Patient Characteristics, Which Were Assessed at Baseline and Seven Days Following Decompression Treatment for Spinal Stenosis. For Metric Variables, Values are Presented as Mean and Standard Deviation, With Minimum and Maximum Values in Brackets. Absolute and Relative Frequencies (in Brackets) are Reported for Nominal or Ordinal-Scaled Variables.

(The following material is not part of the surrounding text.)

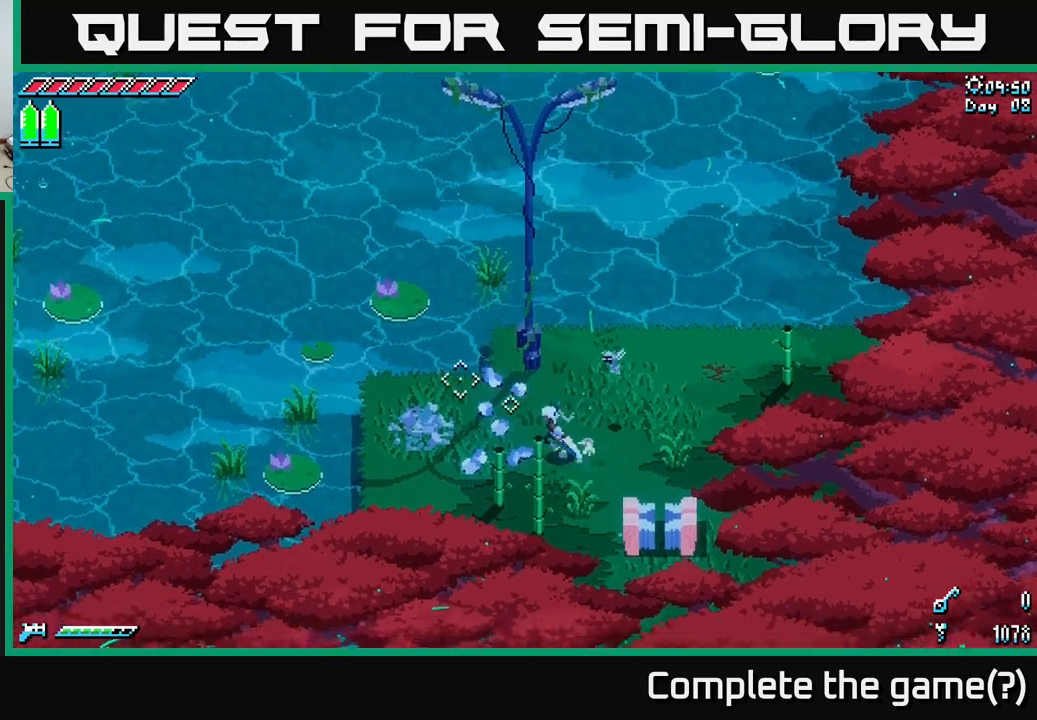
{"buttons": [], "left_stick": "left", "right_stick": "left", "events": [[117, "X", "down"], [284, "X", "up"], [434, "right_stick", "left"]]}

Baseline Sample Characteristics
Number of patients	109
Males/Females	67 (61.5%) / 42 (38.5%)
Mean age, (min-max)	67 ± 11 (21-84)
Mean BMI, (min-max)	31.8 ± 6.6 (20.5-51.4)
Smokers
Non-smoker	65 (60.2%)
Former smoker	25 (23.1%)
Current smoker	18 (16.7%)
Charlson Comorbidity Index	1.1 ± 1.6 (0-6)
0	56 (51.4%)
1	23 (21.1%)
2	10 (9.2%)
3	7 (6.4%)
4	8 (7.3%)
5	3 (2.8%)
6	2 (1.8%)
Working status
Retired	75 (68.8%)
Employed	28 (25.7%)
Self-employed	2 (1.8%)
Unemployed	4 (3.7%)
Most severe symptom
Back pain	52 (48%)
Leg pain	26 (24%)
Hip/buttock pain	9 (8%)
Numbness/tingling	9 (8%)
Motor deficit	4 (3.7%)
Sensory deficit	3 (2.8%)
Gait disturbance	2 (1.9%)
Difficulty walking	3 (2.8%)
Duration of the most severe symptoms
<1 month	6 (5.6%)
1 - <6 months	27 (25.0%)
6 - <12 months	30 (27.8%)
12 - <24 months	22 (20.4%)
≥24 months	23 (21.3%)
Single level / 2 levels surgery	101 (93%) / 8 (7%)
Prior surgical spine treatment
none	91 (84%)
Decompression	7 (6%)
Discectomy	1 (1%)
Laminectomy	2 (1.8%)
TLIF/XLIF/PLIF/ACDF	1 (1%) / 1 (1%) / 4 (4%)/ 1 (1%)
other	1 (1%)
mean Time of surgery (h:mm)	1:48 ± 1:12
postoperative AEs/Risk for AE (95% CI)	19 (17.4 (10.8; 25.9))
days Spent in the hospital	7.4 ± 3.6

In terms of primary and secondary outcome, data of up to 93 (baseline), 47 (treatment), 73 (6 months FU) and 62 patients (12 months FU) were available for analysis.

Mean observation time was 6 ± 9 days (median 4 days, Q1: 1, Q3: 7 days) for the time point “treatment” after the baseline, 6 ± 1 months for the 6-month follow-up visit and 12±1months for the 12 months follow up.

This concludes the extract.